If the disk were to produce a gravitational field mechanically, like the deck plates on ‘Star Trek’, the field might be shaped something like a magnetic field, where one side of the disk would pull you down, where the other side of the disk would hurl you up, then over, then down onto the right side that would pull you down.  The edges of this world would not lose material (water, ground, air), as is commonly seen, as anything that ‘falls off’, would moving into an area of zero force (not slowing down), then would hit the other side and be pulled back to the right side.  Long term, this would be a very stable structure, in that it wouldn’t change much from being shaped like a disk.

Next to be considered is how the disk revolves around it’s local star.  Let’s start by imagining the star at the centre of a clock, and the disk revolving around where the numbers are.  If the disk were tide locked (always facing towards the sun) there’d be no day or night, nor any seasons, but that’s pretty typical of tide locked planets.  Now let’s get the disk spinning, but retaining it’s orientation towards the star (that is, at noon the disk is facing towards the star whether it is at 3 o’clock or 6 o’clock).  You could have your regular day / night cycles, but wouldn’t have any seasons (because seasons require a change in angle relative to the local star, and at any noon, the orientation of the disk is the same no matter where it is in its orbit).  The star could rise in the north and set in the south, the reverse, east or west, whatever.

To get seasons, we need to do what the Earth does, which is have it’s spin not related to it’s position in orbit.  This does, however, produce an interesting result.  Consider an extreme case; the disk is spinning around an axis that is parallel to it’s orbit at 3 o’clock, but perpendicular to it at 6 o’clock.  At 3 o’clock and 9 o’clock the star would be directly overhead at noon, but at 12 o’clock and 6 o’clock, the star would be either parallel to or below the horizon (depending on how thick the disk is).  Every year, or orbit, the disk would have eight seasons.  Further, in one summer, the sun would set in the north, while in the other, the sun would set in the south.  Finally, the season would be the same across the entire disk; no part of the disk would be in summer while another is in winter.

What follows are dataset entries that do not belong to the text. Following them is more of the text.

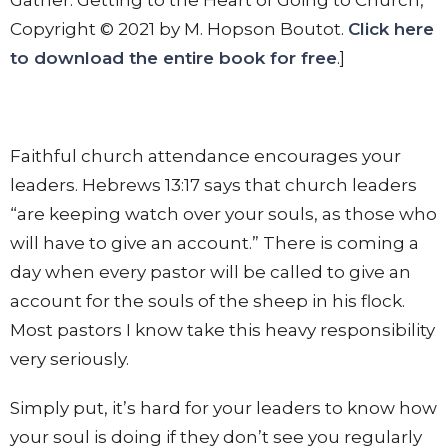
Copyright © 2021 by M. Hopson Boutot.
Click here
to download the entire book for free
.]
Faithful church attendance encourages your
leaders. Hebrews 13:17 says that church leaders
“are keeping watch over your souls, as those who
will have to give an account.” There is coming a
day when every pastor will be called to give an
account for the souls of the sheep in his flock.
Most pastors I know take this heavy responsibility
very seriously.
Simply put, it’s hard for your leaders to know how
your soul is doing if they don’t see you regularly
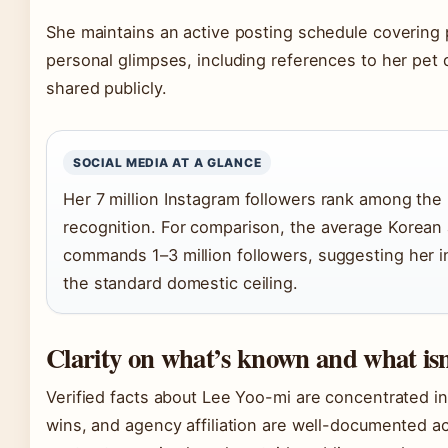
She maintains an active posting schedule covering 
personal glimpses, including references to her pet 
shared publicly.
SOCIAL MEDIA AT A GLANCE
Her 7 million Instagram followers rank among the
recognition. For comparison, the average Korean 
commands 1–3 million followers, suggesting her i
the standard domestic ceiling.
Clarity on what’s known and what isn
Verified facts about Lee Yoo-mi are concentrated in 
wins, and agency affiliation are well-documented acr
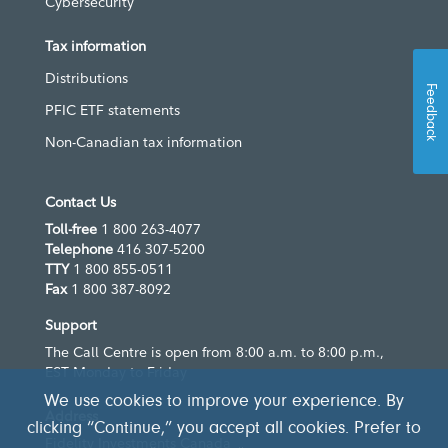
Cybersecurity
Tax information
Distributions
Feedback
PFIC ETF statements
Non-Canadian tax information
Contact Us
Toll-free
1 800 263-4077
Telephone
416 307-5200
TTY
1 800 855-0511
Fax
1 800 387-8092
Support
The Call Centre is open from 8:00 a.m. to 8:00 p.m.,
EST Monday to Friday
We use cookies to improve your experience. By
Address
clicking “Continue,” you accept all cookies. Prefer to
Fidelity Investments Canada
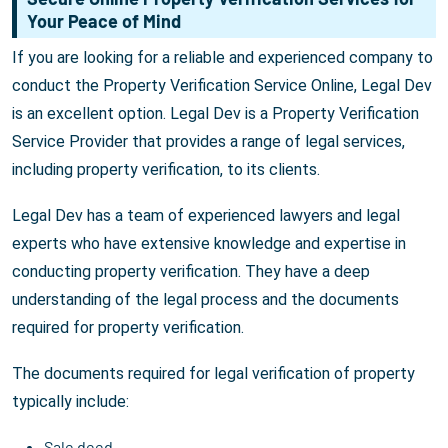
Your Peace of Mind
If you are looking for a reliable and experienced company to
conduct the Property Verification Service Online, Legal Dev
is an excellent option. Legal Dev is a Property Verification
Service Provider that provides a range of legal services,
including property verification, to its clients.
Legal Dev has a team of experienced lawyers and legal
experts who have extensive knowledge and expertise in
conducting property verification. They have a deep
understanding of the legal process and the documents
required for property verification.
The documents required for legal verification of property
typically include:
Sale deed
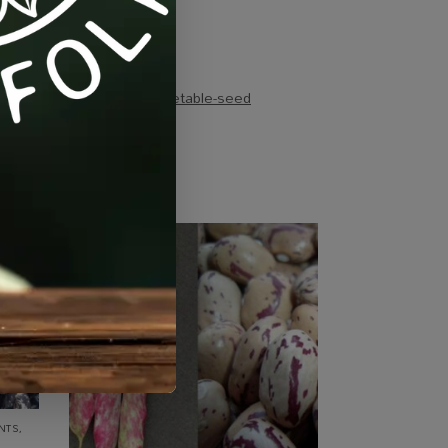
gs:
heirloom
,
tomato
,
vegetable-seed
NTS
,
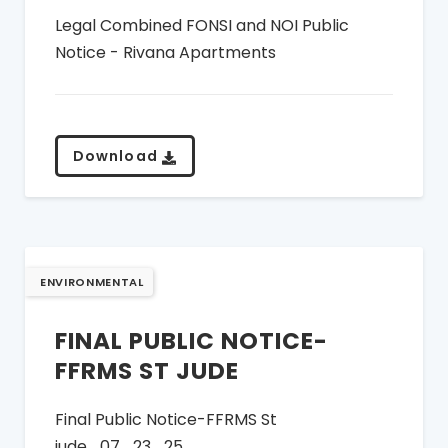
Legal Combined FONSI and NOI Public
Notice - Rivana Apartments
Download
ENVIRONMENTAL
FINAL PUBLIC NOTICE-
FFRMS ST JUDE
Final Public Notice-FFRMS St
jude_07_23_25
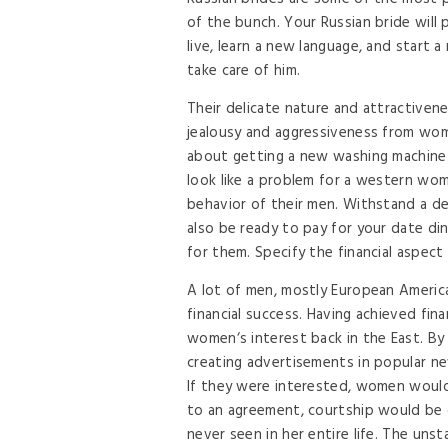
of the bunch. Your Russian bride will
live, learn a new language, and start 
take care of him.
Their delicate nature and attractive
jealousy and aggressiveness from wome
about getting a new washing machine 
look like a problem for a western woma
behavior of their men. Withstand a dea
also be ready to pay for your date d
for them. Specify the financial aspect 
A lot of men, mostly European Americ
financial success. Having achieved fin
women‘s interest back in the East. By
creating advertisements in popular n
If they were interested, women would
to an agreement, courtship would be
never seen in her entire life. The uns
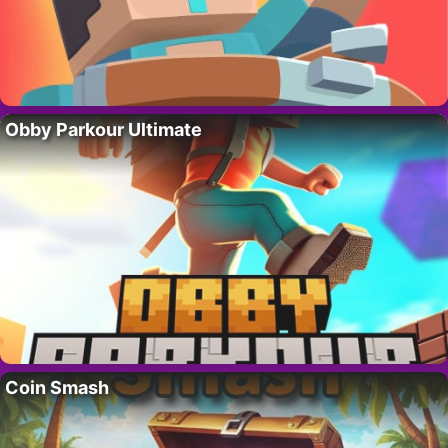
Obby Parkour Ultimate
Coin Smash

Navigation on such a spinning disk might actually be relatively easy.  Seeing as sunrise and sunset would occur at the same time no matter where you were on the disk, it is interesting to note that when the sun is directly overhead would be different for different parts of the disk.  If we continue using the disk from above, the sun would be overhead earlier in the south than it would be in the north (of course depending on the summer, it could be reverse), and so combining that knowledge with a clock that could pace out half of an entire day, you could determine how far north or south of the centre line of the disk you were.  The angle to the sun at ‘noon’ would be able to give you your east or west location.

With no central axis to work around, a magnetic field around a disk world would have interesting consequences.  The field could be oriented around an axis that goes through the edges of the disk, producing a borealis in opposite directions on the disk.  If the axis was oriented through the centre of the face of the disk, it might make a central region that might be inhospitable; the solar radiation would be funneled down to that spot, which might make a borealis that would be visible during the day.  That said, the magnetopause of the Sun / Earth system is far above the Earth’s atmosphere, and thus radiation from it’s local star may not impact the disk.